Recently orphaned, the idealistic Lucas struggles to put bread on the table for his younger sisters and keep them safe while he earns a living on Rio’s unforgiving streets. Should he beg, steal or sell drugs to survive? When Lucas snatches Daniel’s wallet in an act of desperation, it sets in motion a series of catastrophic events, and the lives of these two strangers become permanently … and dangerously … entangled. Facing down Rio’s powerful drug lords, both Lucas and Daniel are hell-bent to beat the odds and make things right. But what is right in a world filled with wrong?
Craig S Wilson is a serial creative who has written 300 songs, three musicals, and three books. He published “Dating for Life” in 2013, a book describing the four keys to maintaining successful relationships. "Gig" is a historical fiction based on his passion for the exploding music scene of the 60’s and the wonderment of teenage romance. He will soon be launching ”RIO”, a novel about the quest for survival of a street kid named Lucas Rocha in the glorious and gritty Rio de Janeiro.
Throughout his entire life, he’s been passionate about almost anything that he does, as his mantra is “living life in crescendo.” Through his personal journey in finding the love and partner of his life, Melissa G. Wilson, he continues to pursue his dreams of creating beauty in the world and changing people's lives through his stories.

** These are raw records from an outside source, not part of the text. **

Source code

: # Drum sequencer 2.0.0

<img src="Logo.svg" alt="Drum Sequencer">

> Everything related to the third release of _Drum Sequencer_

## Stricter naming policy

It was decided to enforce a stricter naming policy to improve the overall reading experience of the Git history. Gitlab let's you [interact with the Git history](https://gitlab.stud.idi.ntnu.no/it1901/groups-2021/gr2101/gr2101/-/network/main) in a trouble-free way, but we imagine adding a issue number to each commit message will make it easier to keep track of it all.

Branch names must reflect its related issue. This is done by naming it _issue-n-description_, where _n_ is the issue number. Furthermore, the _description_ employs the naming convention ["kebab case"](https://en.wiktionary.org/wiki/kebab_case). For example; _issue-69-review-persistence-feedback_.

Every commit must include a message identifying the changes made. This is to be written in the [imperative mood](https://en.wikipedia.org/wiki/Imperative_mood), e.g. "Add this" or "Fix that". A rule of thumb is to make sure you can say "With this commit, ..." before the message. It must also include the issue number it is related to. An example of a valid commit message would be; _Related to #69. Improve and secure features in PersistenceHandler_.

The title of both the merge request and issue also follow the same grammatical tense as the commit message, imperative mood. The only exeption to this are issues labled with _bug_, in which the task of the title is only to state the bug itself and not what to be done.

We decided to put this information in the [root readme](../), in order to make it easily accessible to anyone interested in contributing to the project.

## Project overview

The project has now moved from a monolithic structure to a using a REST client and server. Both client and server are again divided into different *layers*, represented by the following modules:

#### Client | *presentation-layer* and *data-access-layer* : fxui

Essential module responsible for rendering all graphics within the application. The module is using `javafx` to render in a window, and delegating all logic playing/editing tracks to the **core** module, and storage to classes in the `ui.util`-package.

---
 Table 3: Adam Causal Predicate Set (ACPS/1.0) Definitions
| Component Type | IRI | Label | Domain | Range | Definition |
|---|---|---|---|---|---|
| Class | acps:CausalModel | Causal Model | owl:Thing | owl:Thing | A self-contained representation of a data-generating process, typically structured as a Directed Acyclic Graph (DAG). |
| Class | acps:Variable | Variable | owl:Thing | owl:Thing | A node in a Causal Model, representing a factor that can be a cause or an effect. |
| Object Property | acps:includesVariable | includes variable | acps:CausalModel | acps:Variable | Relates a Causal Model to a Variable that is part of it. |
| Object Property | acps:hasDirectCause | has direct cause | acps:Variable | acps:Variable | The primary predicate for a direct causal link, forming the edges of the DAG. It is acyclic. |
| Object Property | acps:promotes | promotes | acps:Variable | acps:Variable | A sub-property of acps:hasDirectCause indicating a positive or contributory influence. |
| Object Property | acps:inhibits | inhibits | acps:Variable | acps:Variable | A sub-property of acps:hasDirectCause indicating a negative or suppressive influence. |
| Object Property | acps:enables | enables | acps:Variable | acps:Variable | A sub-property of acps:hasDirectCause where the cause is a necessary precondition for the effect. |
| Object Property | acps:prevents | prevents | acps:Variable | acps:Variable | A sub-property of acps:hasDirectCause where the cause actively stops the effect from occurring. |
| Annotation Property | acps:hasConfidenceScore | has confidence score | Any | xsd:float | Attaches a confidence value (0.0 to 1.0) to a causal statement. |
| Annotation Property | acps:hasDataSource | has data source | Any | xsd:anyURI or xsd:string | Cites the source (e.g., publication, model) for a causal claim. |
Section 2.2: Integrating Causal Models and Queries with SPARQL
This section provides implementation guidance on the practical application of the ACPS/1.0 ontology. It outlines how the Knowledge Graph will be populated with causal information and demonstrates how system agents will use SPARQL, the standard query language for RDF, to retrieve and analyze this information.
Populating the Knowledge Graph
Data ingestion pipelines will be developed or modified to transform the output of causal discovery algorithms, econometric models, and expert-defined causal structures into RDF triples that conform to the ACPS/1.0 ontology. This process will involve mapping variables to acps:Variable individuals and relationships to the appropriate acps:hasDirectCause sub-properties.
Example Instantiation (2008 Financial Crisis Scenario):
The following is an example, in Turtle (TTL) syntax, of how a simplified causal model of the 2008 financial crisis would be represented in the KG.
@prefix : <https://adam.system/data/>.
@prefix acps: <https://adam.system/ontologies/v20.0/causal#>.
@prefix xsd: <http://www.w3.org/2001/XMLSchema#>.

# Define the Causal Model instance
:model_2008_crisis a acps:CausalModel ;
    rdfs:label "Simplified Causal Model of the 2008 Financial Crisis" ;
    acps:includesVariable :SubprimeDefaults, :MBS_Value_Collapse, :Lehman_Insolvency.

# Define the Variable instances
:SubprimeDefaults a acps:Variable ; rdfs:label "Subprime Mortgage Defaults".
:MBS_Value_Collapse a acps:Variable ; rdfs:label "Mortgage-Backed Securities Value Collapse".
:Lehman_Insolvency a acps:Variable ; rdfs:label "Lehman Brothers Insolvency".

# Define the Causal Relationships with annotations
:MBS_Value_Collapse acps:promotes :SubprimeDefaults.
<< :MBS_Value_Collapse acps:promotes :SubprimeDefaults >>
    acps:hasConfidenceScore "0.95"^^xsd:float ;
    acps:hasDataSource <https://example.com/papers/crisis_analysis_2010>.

See more at http://craigswilson.com/bio/
Like Huckleberry Finn, Lucas Rocha had a "right-of-passage" to gain the trust of the gang. He was ordered to rendezvous at a very musty cemetery at Midnight. This is a scary-enough thing for any teenager to do, but what followed was certainly infinitely more harrowing.
Book Excerpt
RIO Street Kid Stargazer
As Lucas walked toward the chapel, he was amused by the stories told by some of the burial vaults. One had stone-carved likenesses of scowling family members, as if they despised the idea of remaining together for eternity. The entrance to another mausoleum was sealed by a larger-than-life sculpture of a Goddess plucking a harp. Lucas reasoned if well-heeled people reside on the most exclusive streets while they’re alive, then the same protocol holds true in death. He noted that the most grandiose family vaults had been erected along the main aisles, while cheaper tombstones were planted off the beaten path: stature is perpetuated in the ever after. One commoner’s tomb intrigued him. It lacked distinction but for a life-size green copper statue of a woman, veiled in a mantilla, stretched inconsolably across its plain concrete lid. He must have been some kind of stud, Lucas mused.